WHAT THE TASK ASKS
Copy out, word for word, everything in the listing from the line containing "Which series changed" down to the line containing "Which series has", both included. Leave the pictures out of your copy.

── RAW DATA

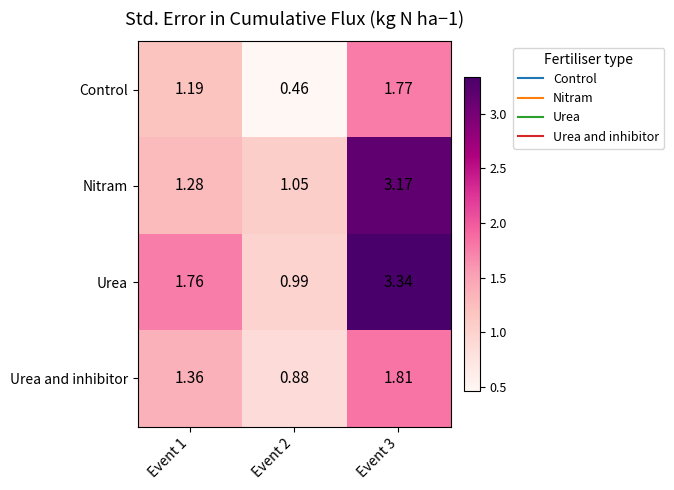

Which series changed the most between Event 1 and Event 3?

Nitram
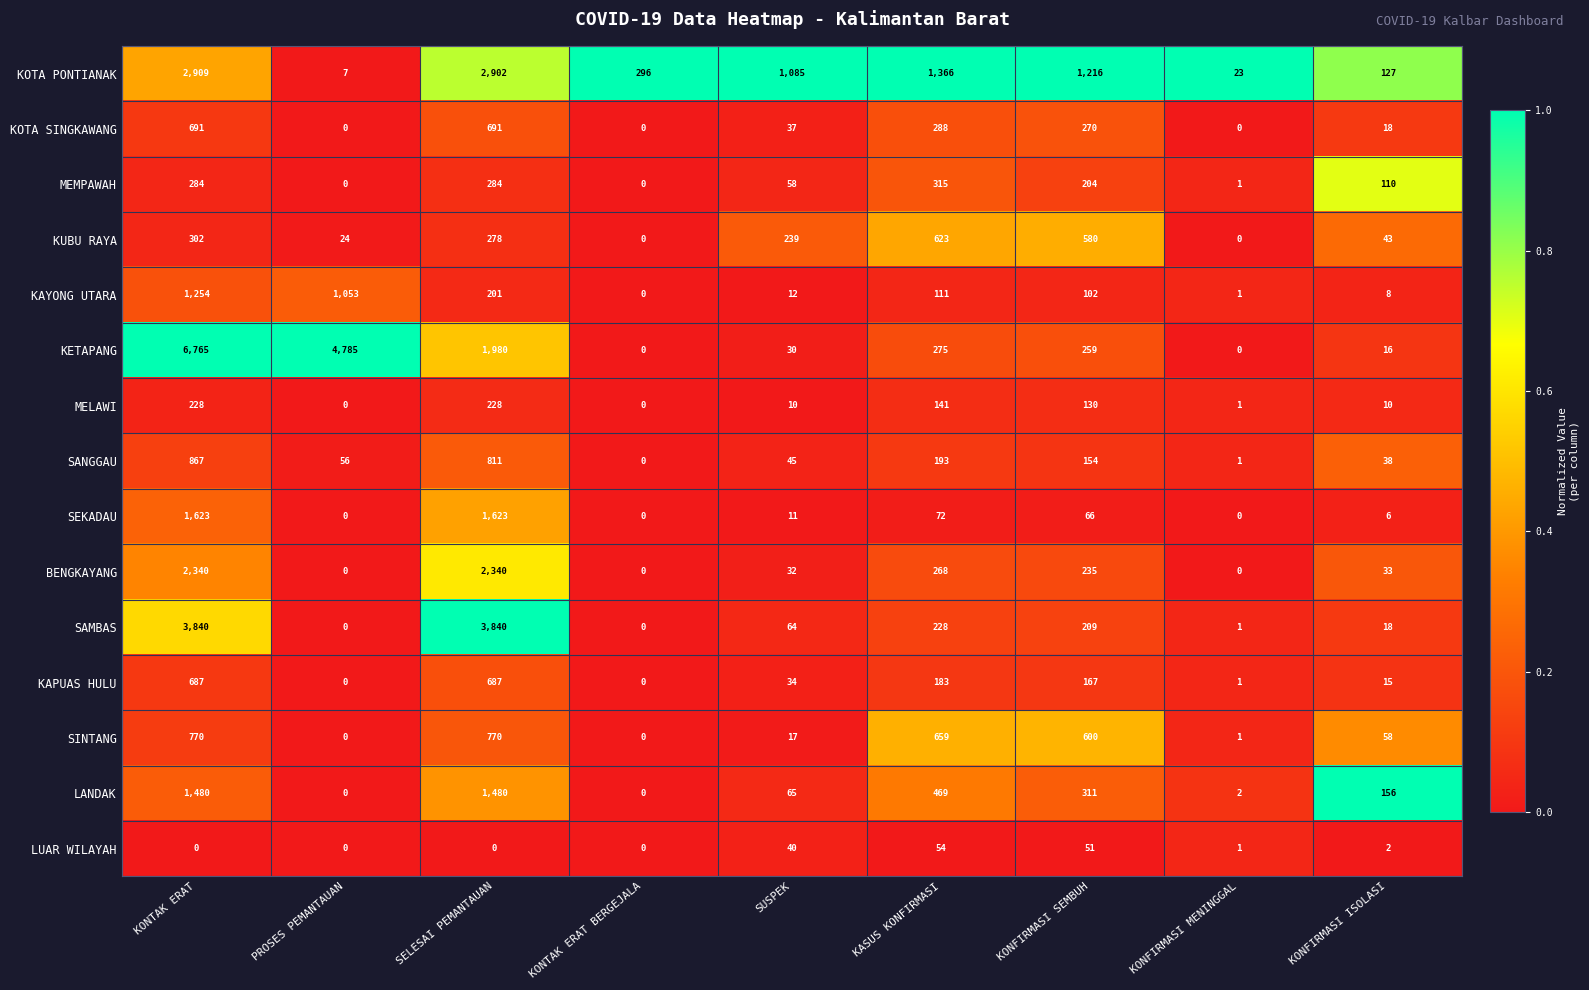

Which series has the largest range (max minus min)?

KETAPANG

────
── RAW DATA

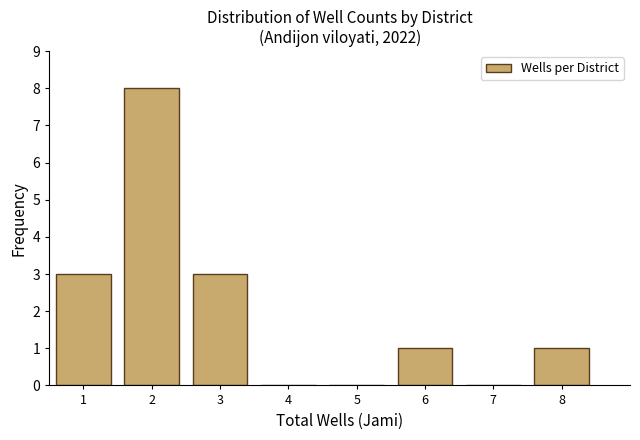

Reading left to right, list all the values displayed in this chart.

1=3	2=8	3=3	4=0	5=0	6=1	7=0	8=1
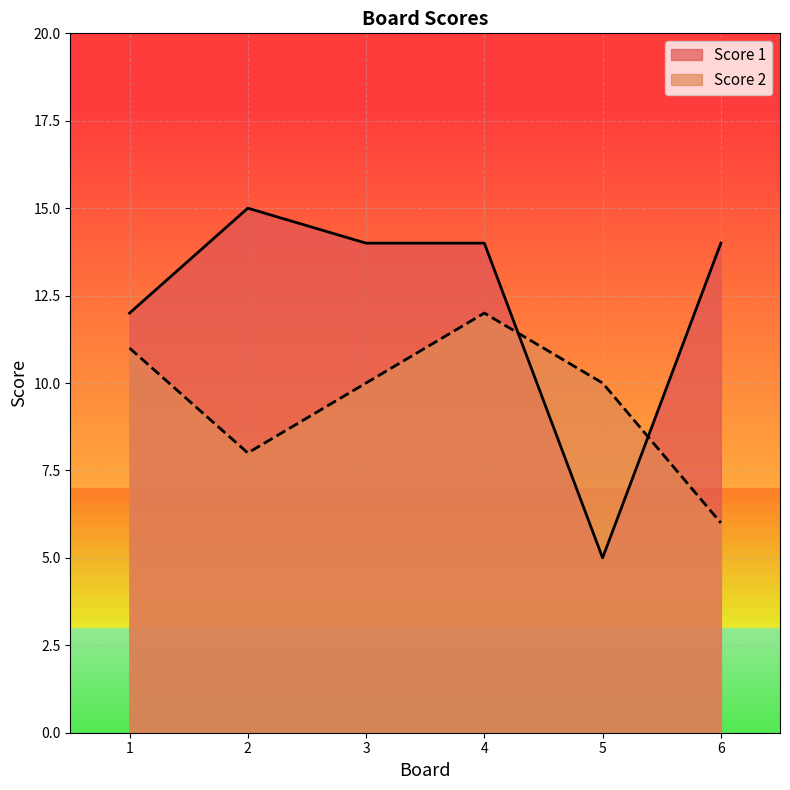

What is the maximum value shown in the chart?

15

────

TASK OUTPUT
Which series changed the most between Event 1 and Event 3?

Nitram

Which series has the largest range (max minus min)?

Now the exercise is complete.